AVAILABLE DATA ->

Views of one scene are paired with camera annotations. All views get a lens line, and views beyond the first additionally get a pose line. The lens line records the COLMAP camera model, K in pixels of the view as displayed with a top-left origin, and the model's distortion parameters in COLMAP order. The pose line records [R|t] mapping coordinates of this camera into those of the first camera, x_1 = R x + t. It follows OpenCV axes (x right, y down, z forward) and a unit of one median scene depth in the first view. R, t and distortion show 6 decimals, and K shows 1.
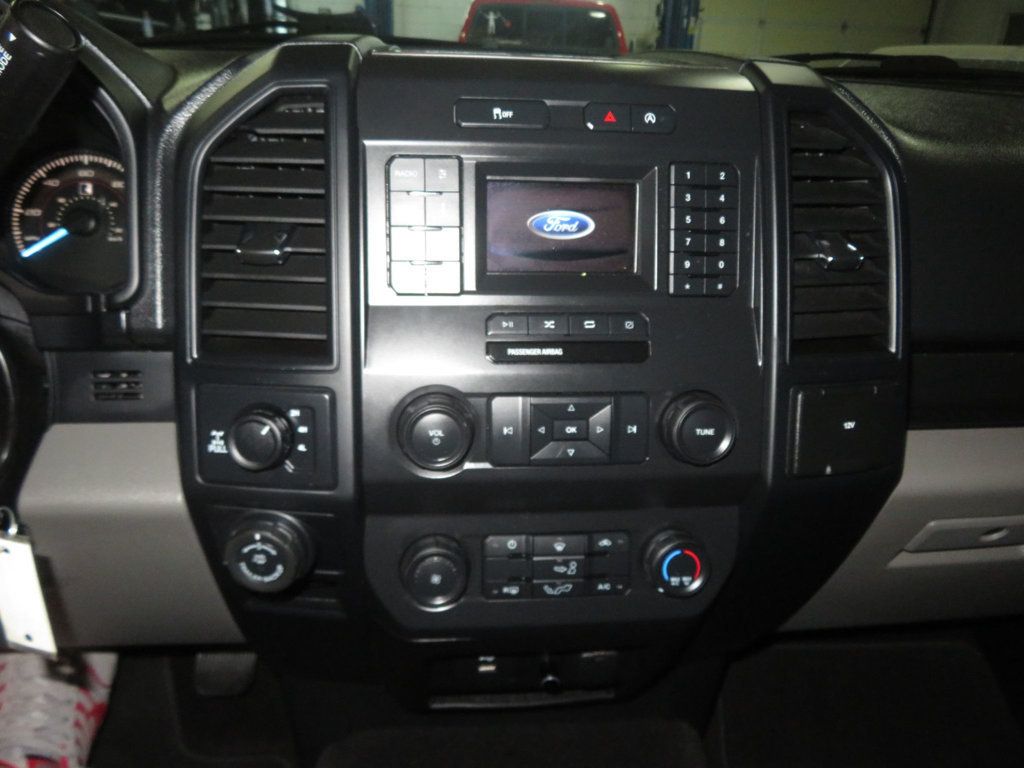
lens RADIAL K [[826.8, 0, 499.3], [0, 826.8, 365.7], [0, 0, 1]] dist [-0.016332, 0.017197]
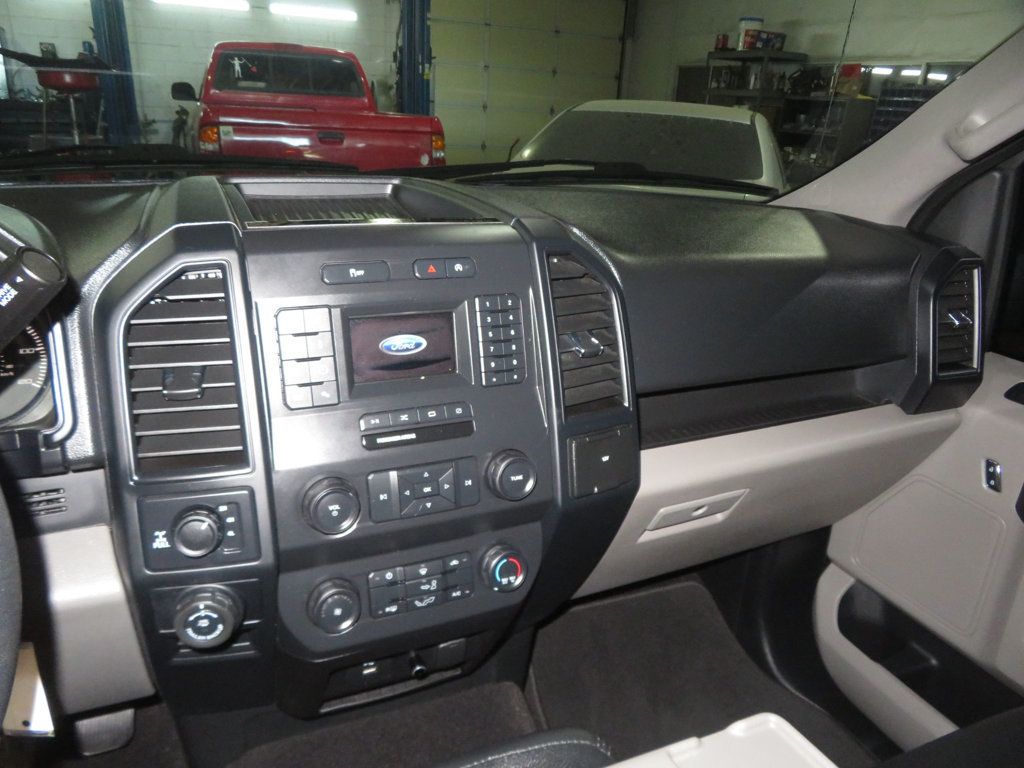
lens RADIAL K [[764.5, 0, 513.8], [0, 764.5, 380.1], [0, 0, 1]] dist [-0.004867, -0.005734]
pose [[0.948716, -0.103701, 0.298638, -0.136629], [0.103239, 0.994505, 0.017367, -0.110444], [-0.298798, 0.014355, 0.954208, -0.284267]]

TO DO ->
Rewrite the lines in the data above as a numbered list, skipping any blank lines. Leave the pictures out of your answer.

SOLUTION ->
1. Views of one scene are paired with camera annotations. All views get a lens line, and views beyond the first additionally get a pose line. The lens line records the COLMAP camera model, K in pixels of the view as displayed with a top-left origin, and the model's distortion parameters in COLMAP order. The pose line records [R|t] mapping coordinates of this camera into those of the first camera, x_1 = R x + t. It follows OpenCV axes (x right, y down, z forward) and a unit of one median scene depth in the first view. R, t and distortion show 6 decimals, and K shows 1.
2. lens RADIAL K [[826.8, 0, 499.3], [0, 826.8, 365.7], [0, 0, 1]] dist [-0.016332, 0.017197]
3. lens RADIAL K [[764.5, 0, 513.8], [0, 764.5, 380.1], [0, 0, 1]] dist [-0.004867, -0.005734]
4. pose [[0.948716, -0.103701, 0.298638, -0.136629], [0.103239, 0.994505, 0.017367, -0.110444], [-0.298798, 0.014355, 0.954208, -0.284267]]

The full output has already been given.